Heero felt a light tap on his shoulder. He whipped around to see a beautiful girl with sea blue eyes and shoulder length honey blonde tresses. She wore a short magenta and jade green Hawaiian dress with a red hibiscus in her hair. She looked gorgeous in the light they were in.

"Hee-chan, will you save a dance for me?" She asked politely. Heero blushed scarlet red and his heart beat like the strobe light. (That's something you don't see everyday!)

"Of course… Michiko." He said in reply. Out of nowhere Quatre skipped across the room gave Heero a big hug.

"Oh I just wanted to thank you for the great eats we have!" Quatre giggled.

"Ahhh!" Heero screamed as he smacked Quatre several times in the head.

Then, it got really rappish and had a Hawaiian speaking rapper, singing a techno-ish version of "Only Time" By Enya. Wufei and The random person started bobbing their heads. And then another weird song came on.

"This……….It…Isn't even Hawaiian!"

"What?"

"AHHHHHHH" Heero screamed. Heero held his water gun near his chest.
It was "Santa Baby"! And it was the spring!!!!! Everybody looked at the current dj that picked this non-spring song. Why, it was the random person!!! (Lady Une)! Duo, Wufei, Trowa, and Heero walked up on the stage, where the music dj was. Quatre was still dancing until he realized that no music was playing.

" Well bow are heads, and slap me silly! What happened to the music?" Quatre said when people tapped him on the back.

"Lets see who you really are!!!!" Duo said to the fellow students and the random person. He pulled off the mask on her, or face, and it was………….. Old man Wethers!!! The man who owned the deed to a dancing beaver company.

"But what else, another mask…!" Wufei yelled. Why, It was Don King! They tried once again to remove a mask.
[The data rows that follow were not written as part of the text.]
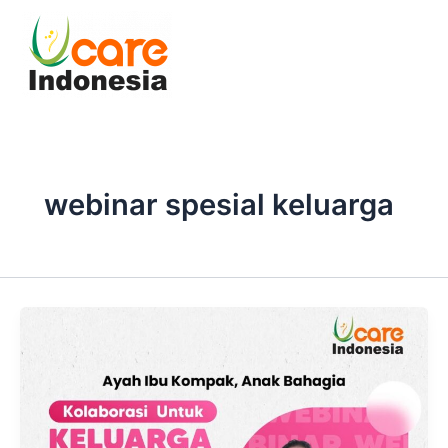
Skip
to
content
webinar spesial keluarga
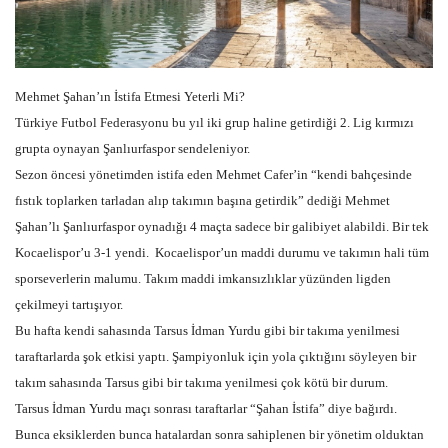
Gündem
Tekno Bilim
Mehmet Şahan’ın İstifa Etmesi Yeterli Mi?
Türkiye Futbol Federasyonu bu yıl iki grup haline getirdiği 2. Lig kırmızı
Ekonomi
grupta oynayan Şanlıurfaspor sendeleniyor.
Sezon öncesi yönetimden istifa eden Mehmet Cafer’in “kendi bahçesinde
Siyaset
fıstık toplarken tarladan alıp takımın başına getirdik” dediği Mehmet
Şahan’lı Şanlıurfaspor oynadığı 4 maçta sadece bir galibiyet alabildi. Bir tek
Galeriler
Kocaelispor’u 3-1 yendi.
Kocaelispor’un maddi durumu ve takımın hali tüm
sporseverlerin malumu. Takım maddi imkansızlıklar yüzünden ligden
Yaşam
çekilmeyi tartışıyor.
Bu hafta kendi sahasında Tarsus İdman Yurdu gibi bir takıma yenilmesi
Künye
taraftarlarda şok etkisi yaptı. Şampiyonluk için yola çıktığını söyleyen bir
takım sahasında Tarsus gibi bir takıma yenilmesi çok kötü bir durum.
Sağlık
Tarsus İdman Yurdu maçı sonrası taraftarlar “Şahan İstifa” diye bağırdı.
Bunca eksiklerden bunca hatalardan sonra sahiplenen bir yönetim olduktan
İletişim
But he didn't have another mask! He had a wig. No wonder his hair was always sticking up. ^^^^^ ßThat's the top of his head!!!

"Well, I'm glad that we all are weirder freaks!" Duo said looking at all of you viewers.

"It reminds me of jumping whales!" Wufei said with really big eyes.
"Hey, were is Heero?" Trowa said crossing his arms.

Then, the "Santa Baby" Music started to play. "Santa Baby!!! Come down the chimney tonight iiiigghhttt!!!!" Heero sang so cute, that all the 8th grade girls stood right by the stage. Heero winked at Michiko.

"I think we should go before this gets ugly and he starts singing "Gone" By N*SYNC !!" Duo said to the boys walking out the door.

"Gone! YOUR GONE!!!!!" Heero sang. Heero stopped for a moment.

"Wait a minute.. I hate N*SYNC!" Heero spat out. He threw the microphone on the stage and jumped by Michiko.

"Hey…" Heero began to stay till he was interrupted.

"C'mon Hee-man, we gotta go, umm… Quatre um… made a deal with Mr. Crabs… so…" Duo began to ramble.

"Alright lets book it! Awe leapin' lizards, we're miss the raffle drawing!" Quatre complained. They all looked at Quatre with a lazy eye.
"Lets go!!!!!

To be continued …



AUTHOR'S NOTE!!! HEY READERS! It's 12 pm in the morning! Did you like the story? If you did, good, if not, tough walnuts. I guess we shouldn't even ask! This fic wasn't even hard to write, like Shwartzenagger is hard to spell. Did you have a good day? We went to "kindergarden buddies" today and they were like "You're my new friend" though we are several grades above them. It was insane! Dude… Whoa!